Gözüm dalar bazen eski radyoya,
Bir türkü başlar, sesi sensin sanırım.
Kulağımda yankılanır o derin “oğlum”,
Sanki bir ömür orada kalırım babam.
Toprak kokar, yağmur yağdıkça,
Bilirim, senin sesindir gökten düşen.
Bir mezar taşı kadar suskunum şimdi,
Adını söylerim, sesim titrer, içim çöker.

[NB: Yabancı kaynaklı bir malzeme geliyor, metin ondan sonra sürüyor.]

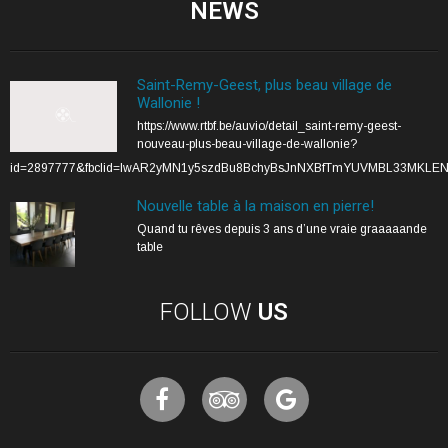
NEWS
Saint-Remy-Geest, plus beau village de
Wallonie !
https://www.rtbf.be/auvio/detail_saint-remy-geest-
nouveau-plus-beau-village-de-wallonie?
id=2897777&fbclid=IwAR2yMN1y5szdBu8BchyBsJnNXBfTmYUVMBL33MKLE
Nouvelle table à la maison en pierre!
Quand tu rêves depuis 3 ans d’une vraie graaaaande
table
FOLLOW
US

Ne gece uyur ne sabah güler,
Bir yanım sensizliğe alışmaz babam.
Bir yanım bekler hâlâ kapının önünde,
Belki dönersin diye, çocukça bir inatla.
Bir fotoğraf kalmış, bir de içimde sızı,
Her baktığımda yüreğim kanar.
“Dayan oğlum” derdin,
Dayanıyorum işte… ama sensizliğe değil, anına.
Bir çınar devrildi, yıkıldı göğüm,
Gölgenle bile ısınırdı bu ev.
Şimdi sessizlik büyüyor adının yerinde,
Ve ben… her şeyden çok, senden geçemedim babam.

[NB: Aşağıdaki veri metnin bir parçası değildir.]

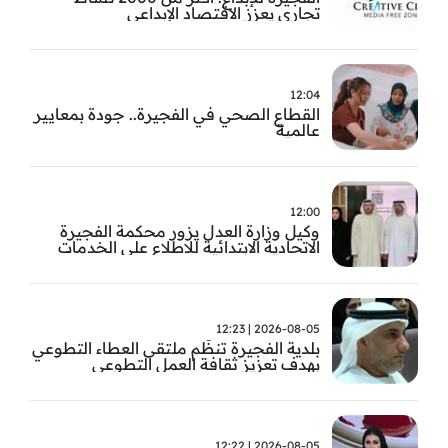
تجاري يعزز الاقتصاد الإبداعي
12:04
القطاع الصحي في الفجيرة.. جودة بمعايير
عالمية
12:00
وكيل وزارة العدل يزور محكمة الفجيرة
الاتحادية الابتدائية للاطلاع على الخدمات
التشغيلية وتطويرها
2026-08-05 | 12:23
بلدية الفجيرة تنظّم ملتقى العطاء التطوعي
بهدف تعزيز ثقافة العمل التطوعي
2026-08-05 | 12:22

Bazen rüyama gelirsin sessizce,
Gülümser, “iyiyim” dersin kısaca.
Uyanınca ellerim boş, odam soğuk,
Bir dua fısıldarım, içim yanar yavaşça.
Köyün yolu kardır, taşlıdır,
Her geçişimde gözüm doludur.
Bir mezar başında dizlerim çöker,
“Buralar sensiz ıssızdır” derim babam.
Bir ses, bir nefes ararım her gün,
Bazen aynada gözlerin kalır.
Gidişin öğretti susmayı bana,
Ama unutmayı değil, babam… unutmayı değil.
Şimdi bir ağıt kaldı geriye,
Bir yürek, bir özlem, bir sessiz hikâye.
Ben hâlâ senin izini taşırım içimde,
Ve her nefes, seni anmak gibidir babam.